On a parfois reproché à l’auteur des Recherches d’avoir accepté ces fonctions qui le forçaient à appliquer une législation douanière contre laquelle il s’était élevé avec tant de violence dans ses ouvrages, et, dans l’enceinte même de notre Académie des Sciences, un savant distingué, M. Flourens, n’a pas craint de lancer à cet égard contre Adam Smith une accusation de mauvaise foi[1].

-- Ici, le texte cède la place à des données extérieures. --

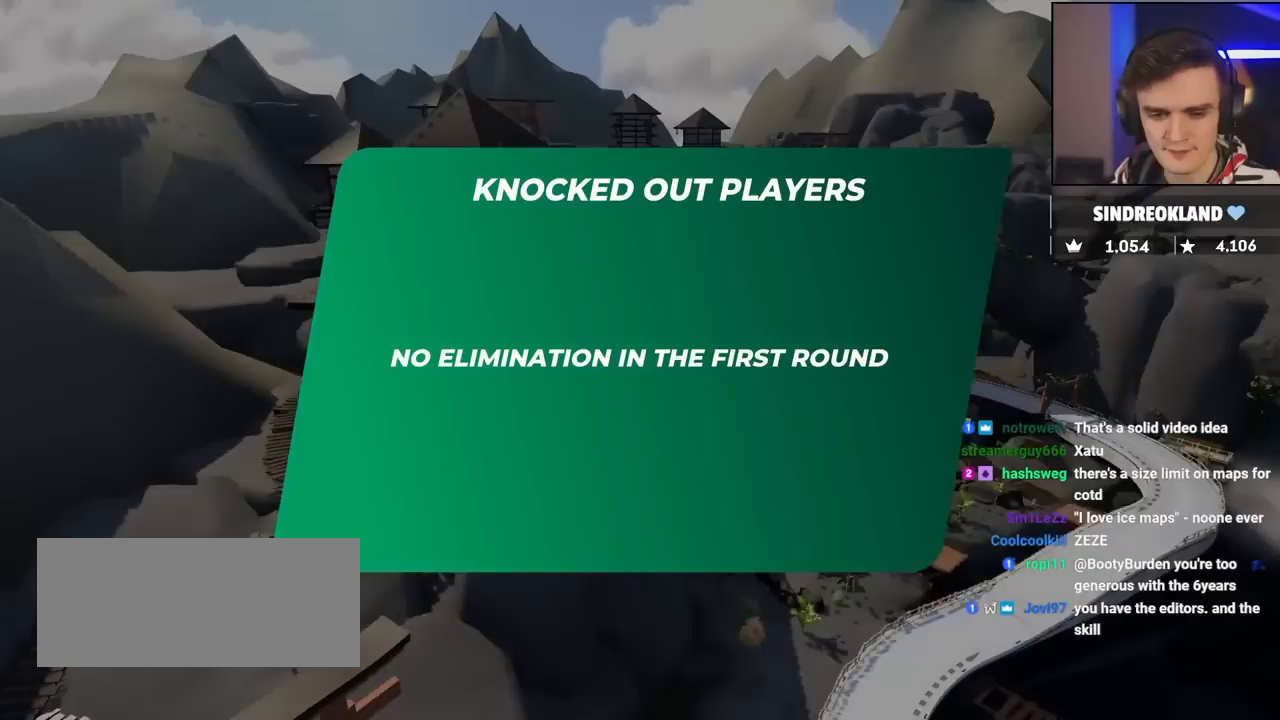
{"keys": ["up"], "events": []}
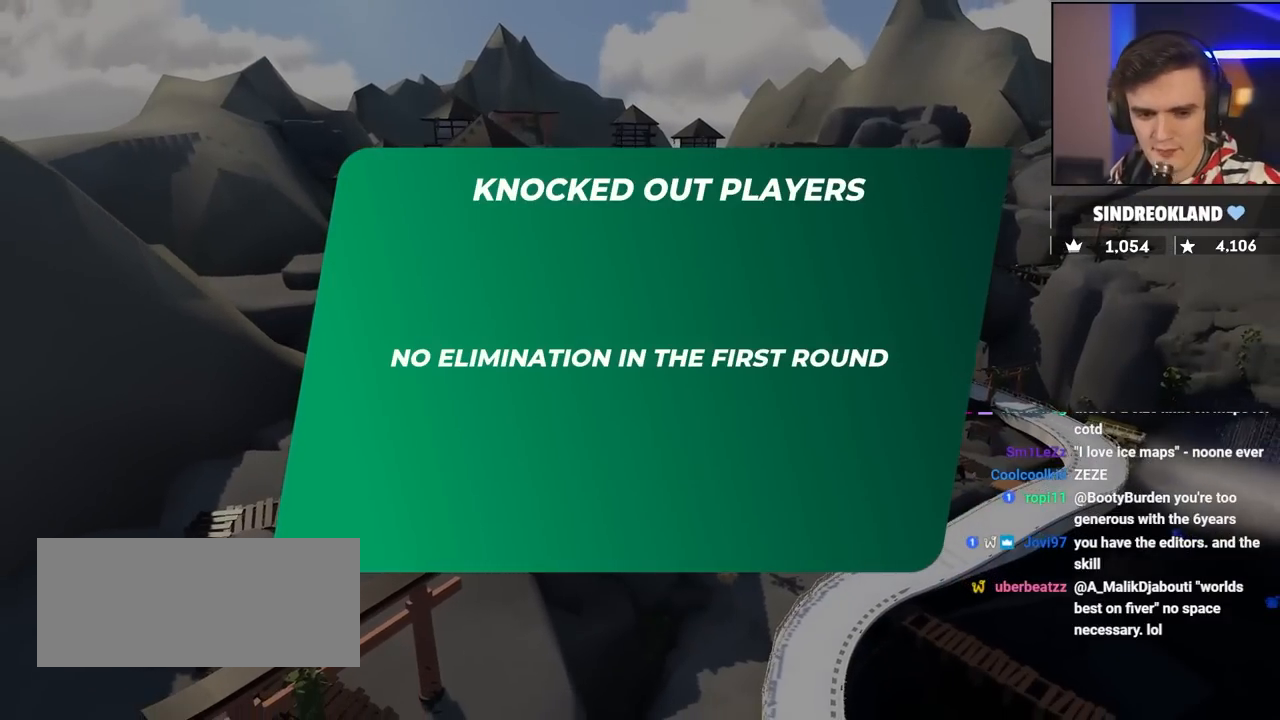
{"keys": ["up"], "events": []}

Nous ne pouvons laisser passer cette attaque sans la relever, non seulement pour la gloire d’Adam Smith dont la probité scientifique est indiscutable, mais aussi dans l’intérêt de l’économie politique elle-même que l’éminent physiologiste a voulu atteindre dans un des plus illustres de ses fondateurs. Cette attaque inattendue prouve que le célèbre académicien ne connaissait que superficiellement celui qu’il condamnait, sans, quoi il eût appris, par la lecture de ses œuvres comme par l’étude de sa biographie, à respecter cette grande et sympathique figure du savant modeste et désintéressé qui n’avait en réalité pour seul but que le bonheur de l’humanité. N’eût-il que parcouru la Théorie des sentiments moraux qu’il n’eût pu se défendre d’une véritable admiration pour le caractère de l’auteur. Il aurait vu que ce n’était pas seulement à la fin de sa vie, comme commissaire des douanes, que Smith avait accepté la législation existante, et qu’au contraire, sa plus constante préoccupation avait toujours été d’éviter, en cette matière plus qu’en toute autre, les réformes trop radicales et trop brusques qui troublent la production et violent les droits acquis[2]. Mieux

  1. Nous voulons parler du passage suivant de l’Éloge de M. Benjamin Delessert, lu à l’Académie des sciences par M. Flourens, au mois de mars 1850 : « Adam Smith lui apprit, par ses livres, à raisonner clairement sur l’économie politique, et, par son exemple, à ne pas trop se fier à ses raisonnements : le partisan le plus zélé du libre-échange est mort commissaire général des douanes en Écosse. »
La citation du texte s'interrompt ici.